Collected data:
· · ·
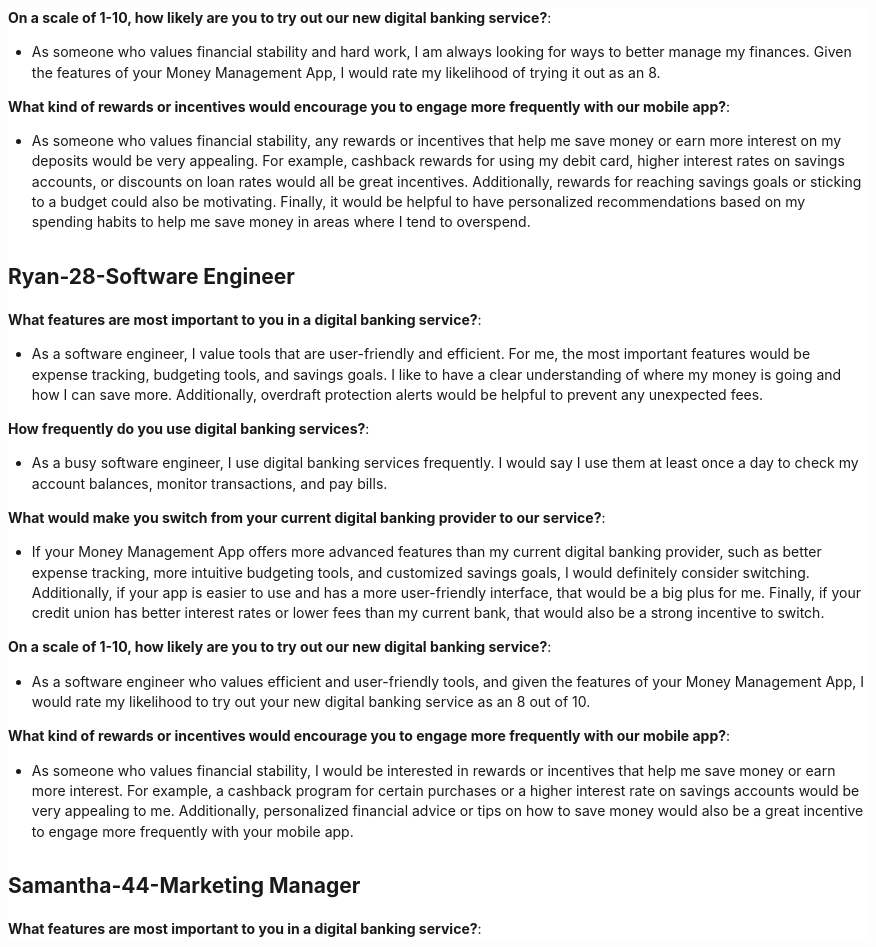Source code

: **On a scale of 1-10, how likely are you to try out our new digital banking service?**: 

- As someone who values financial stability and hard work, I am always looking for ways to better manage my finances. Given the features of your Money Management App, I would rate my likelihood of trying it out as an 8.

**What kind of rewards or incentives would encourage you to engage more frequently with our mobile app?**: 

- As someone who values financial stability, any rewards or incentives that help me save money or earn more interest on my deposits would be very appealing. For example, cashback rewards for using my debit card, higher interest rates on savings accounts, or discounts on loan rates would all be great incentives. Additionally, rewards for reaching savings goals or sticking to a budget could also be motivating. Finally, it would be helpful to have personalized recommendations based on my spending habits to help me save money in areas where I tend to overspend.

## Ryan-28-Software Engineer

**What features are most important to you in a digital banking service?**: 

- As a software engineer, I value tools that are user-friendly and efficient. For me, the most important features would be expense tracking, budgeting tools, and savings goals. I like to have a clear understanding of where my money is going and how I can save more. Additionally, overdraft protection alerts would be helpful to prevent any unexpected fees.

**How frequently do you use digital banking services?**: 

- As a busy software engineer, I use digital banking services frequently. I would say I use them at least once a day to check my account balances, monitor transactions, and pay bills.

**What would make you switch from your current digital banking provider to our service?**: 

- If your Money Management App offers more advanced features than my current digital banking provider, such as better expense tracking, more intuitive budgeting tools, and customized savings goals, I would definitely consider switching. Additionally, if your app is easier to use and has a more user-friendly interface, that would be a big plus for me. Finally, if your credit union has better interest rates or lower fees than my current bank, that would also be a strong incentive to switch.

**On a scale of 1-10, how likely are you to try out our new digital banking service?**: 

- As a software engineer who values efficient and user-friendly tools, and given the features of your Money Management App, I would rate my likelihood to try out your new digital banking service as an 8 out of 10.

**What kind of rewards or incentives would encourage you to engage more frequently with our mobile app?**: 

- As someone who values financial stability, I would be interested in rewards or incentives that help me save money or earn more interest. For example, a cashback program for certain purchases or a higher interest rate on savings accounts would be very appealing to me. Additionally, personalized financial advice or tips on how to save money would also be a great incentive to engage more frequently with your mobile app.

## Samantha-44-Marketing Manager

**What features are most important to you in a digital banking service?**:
· · ·
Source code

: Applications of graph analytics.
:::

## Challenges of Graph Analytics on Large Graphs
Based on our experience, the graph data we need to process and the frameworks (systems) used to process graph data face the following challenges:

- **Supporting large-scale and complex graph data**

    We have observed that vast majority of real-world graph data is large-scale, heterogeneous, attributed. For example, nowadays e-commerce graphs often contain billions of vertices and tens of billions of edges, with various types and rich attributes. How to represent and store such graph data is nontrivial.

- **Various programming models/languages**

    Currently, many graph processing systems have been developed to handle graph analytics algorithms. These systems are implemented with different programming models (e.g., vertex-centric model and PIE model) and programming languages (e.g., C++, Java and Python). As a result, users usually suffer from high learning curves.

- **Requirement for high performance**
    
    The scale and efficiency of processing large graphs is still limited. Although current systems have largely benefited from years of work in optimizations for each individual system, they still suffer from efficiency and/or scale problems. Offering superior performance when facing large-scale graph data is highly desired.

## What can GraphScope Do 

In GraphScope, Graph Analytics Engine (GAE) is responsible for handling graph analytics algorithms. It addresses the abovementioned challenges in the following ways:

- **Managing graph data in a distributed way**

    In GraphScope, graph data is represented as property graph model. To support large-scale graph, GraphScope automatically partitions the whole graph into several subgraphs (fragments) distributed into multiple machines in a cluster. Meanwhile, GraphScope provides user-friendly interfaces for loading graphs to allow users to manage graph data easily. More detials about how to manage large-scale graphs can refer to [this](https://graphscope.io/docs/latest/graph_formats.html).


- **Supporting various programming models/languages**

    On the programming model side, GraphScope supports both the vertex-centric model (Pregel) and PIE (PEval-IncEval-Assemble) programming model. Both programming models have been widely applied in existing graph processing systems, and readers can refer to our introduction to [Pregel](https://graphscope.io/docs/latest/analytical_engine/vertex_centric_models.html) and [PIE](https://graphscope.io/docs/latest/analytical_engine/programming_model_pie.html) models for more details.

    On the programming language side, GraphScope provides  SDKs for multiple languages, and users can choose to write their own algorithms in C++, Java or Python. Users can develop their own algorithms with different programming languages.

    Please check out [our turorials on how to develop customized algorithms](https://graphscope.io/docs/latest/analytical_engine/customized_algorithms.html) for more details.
· · ·
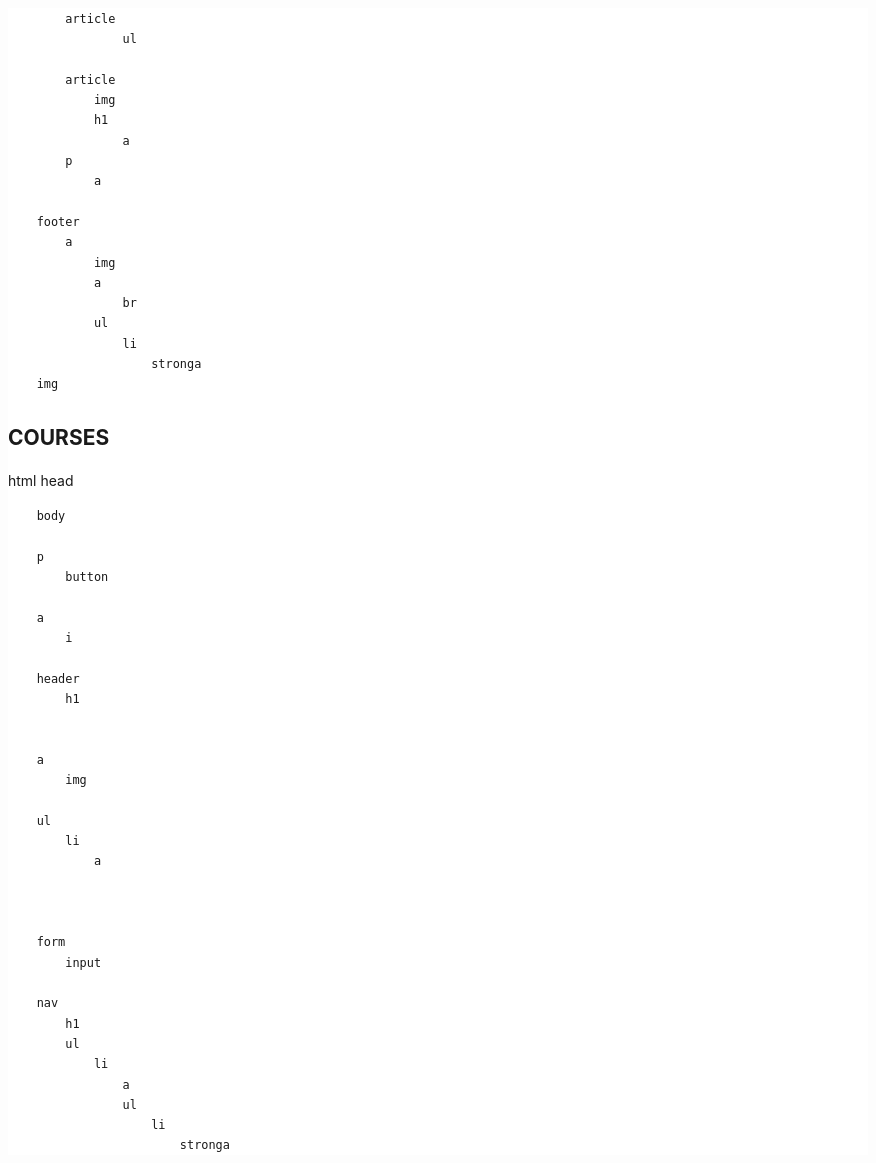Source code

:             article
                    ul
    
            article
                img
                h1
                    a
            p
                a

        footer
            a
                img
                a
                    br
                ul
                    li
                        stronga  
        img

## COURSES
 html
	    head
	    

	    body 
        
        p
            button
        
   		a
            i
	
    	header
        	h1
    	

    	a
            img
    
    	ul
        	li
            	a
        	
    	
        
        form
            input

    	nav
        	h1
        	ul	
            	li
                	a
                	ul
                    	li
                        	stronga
· · ·
## [PROBLEM TO WORK ON]
Look over the data above and show each line that contains "rates".

## [COMPLETED EXERCISE]
- As someone who values financial stability, any rewards or incentives that help me save money or earn more interest on my deposits would be very appealing. For example, cashback rewards for using my debit card, higher interest rates on savings accounts, or discounts on loan rates would all be great incentives. Additionally, rewards for reaching savings goals or sticking to a budget could also be motivating. Finally, it would be helpful to have personalized recommendations based on my spending habits to help me save money in areas where I tend to overspend.
- If your Money Management App offers more advanced features than my current digital banking provider, such as better expense tracking, more intuitive budgeting tools, and customized savings goals, I would definitely consider switching. Additionally, if your app is easier to use and has a more user-friendly interface, that would be a big plus for me. Finally, if your credit union has better interest rates or lower fees than my current bank, that would also be a strong incentive to switch.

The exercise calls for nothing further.